The Sahel, stretching from the Atlantic to the Red Sea and home to more than 400 million people, is also, despite often grim news, “a land of opportunity,”  said Abdoulaly Mohamadou, Executive Secretary of the Permanent Interstates Committee for Drought Control in the Sahel (CILSS), in a comprehensive pitch during which he emphasized the ample groundwater resources the desert zone in fact possesses. “Very often regions that are considered poor have considerable potential,” he said.

Governments from five countries outlined their commitments in the area and – notably given some recent government changes in the region –rallied around the idea of keeping cross-border Sahelian institutions together to tackle common challenges ranging from poverty and insecurity, farmer-herder conflicts and drought.

“Water in our region is a challenge, and we must transform it into an opportunity,” said Gabriel Mbairobe, Cameroon’s Minister for Agriculture and Rural Development.

Targeted investments presented focus on high-poverty zones and include a major effort to introduce solar-powered pumps and sharply increase the amount of irrigated cropland in the Sahel using improved water capture and storage in addition to shallow wells.

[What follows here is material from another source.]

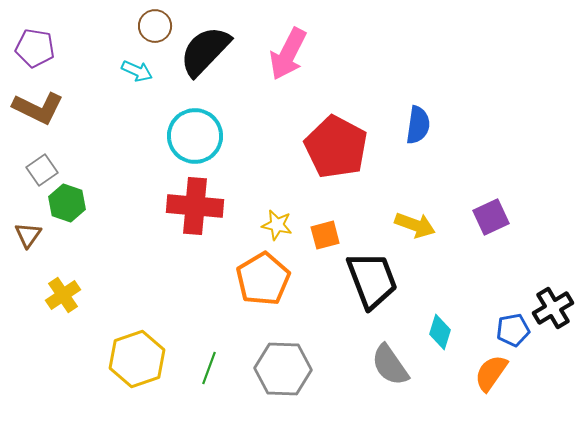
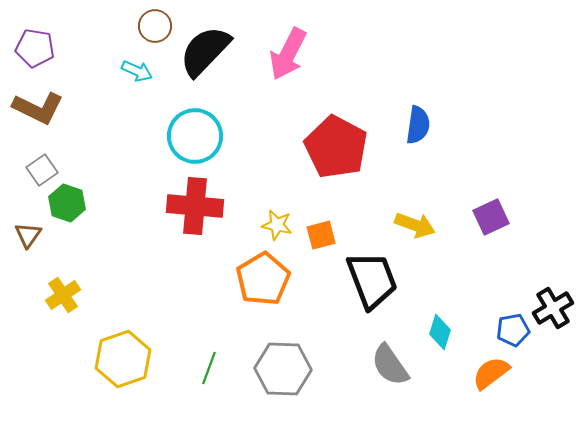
orange square: moved 4 px left
yellow hexagon: moved 14 px left
orange semicircle: rotated 18 degrees clockwise
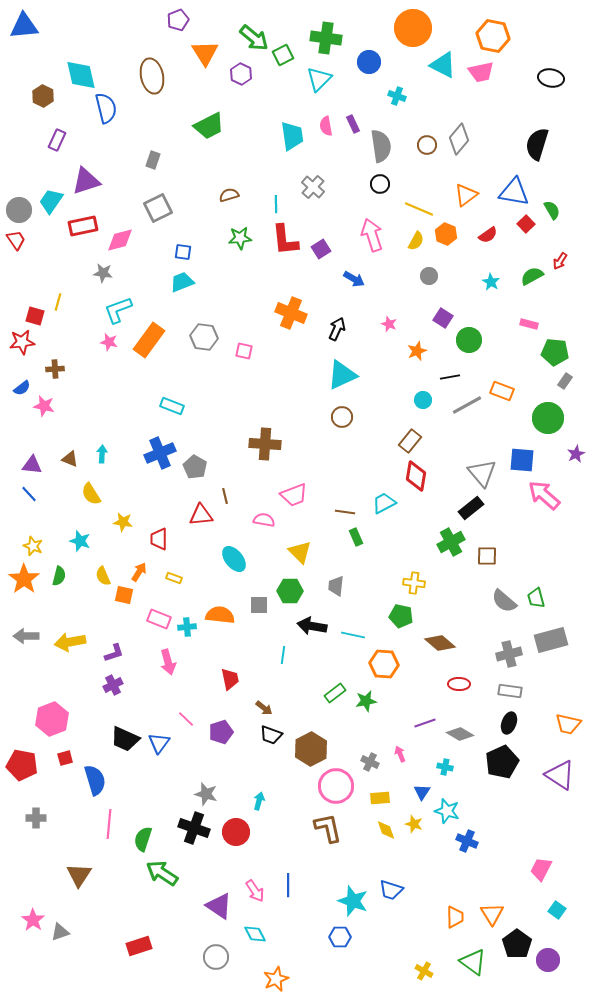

Other key investment areas include reducing cross-border trade restrictions and barriers  and working together to establish robust plans for improved availability and local generation of livestock forage and feed, a major source of conflict in the area. All told around $6 billion in projects were presented, with internal rates of return of more than 20 percent. Details available here.

Participating governments agreed that their countries had the potential to feed themselves, with Burkina Faso underscoring ambitious plans to end rice and maize imports in the near future. Lassine Debele, Mali’s Minister for Agriculture, emphasized that investments in the region were welcome and that it was critical to make sure that they catalyzed job creation for Malians. Guinea’s focused efforts to improve its business environment were outlined, with an explicit recognition that the most relevant private sector was the country’s own local firms, which should be helped to thrive and grow.

“We are all working towards the same goal,” said FAO Deputy Director-General Maria Helena Semedo, who praised the countries for having made exceptional progress on their investment plans in the past 12 months. “Yes, the Sahel is a land of opportunities and more importantly, it is a resilience laboratory for the world to learn from,” she added.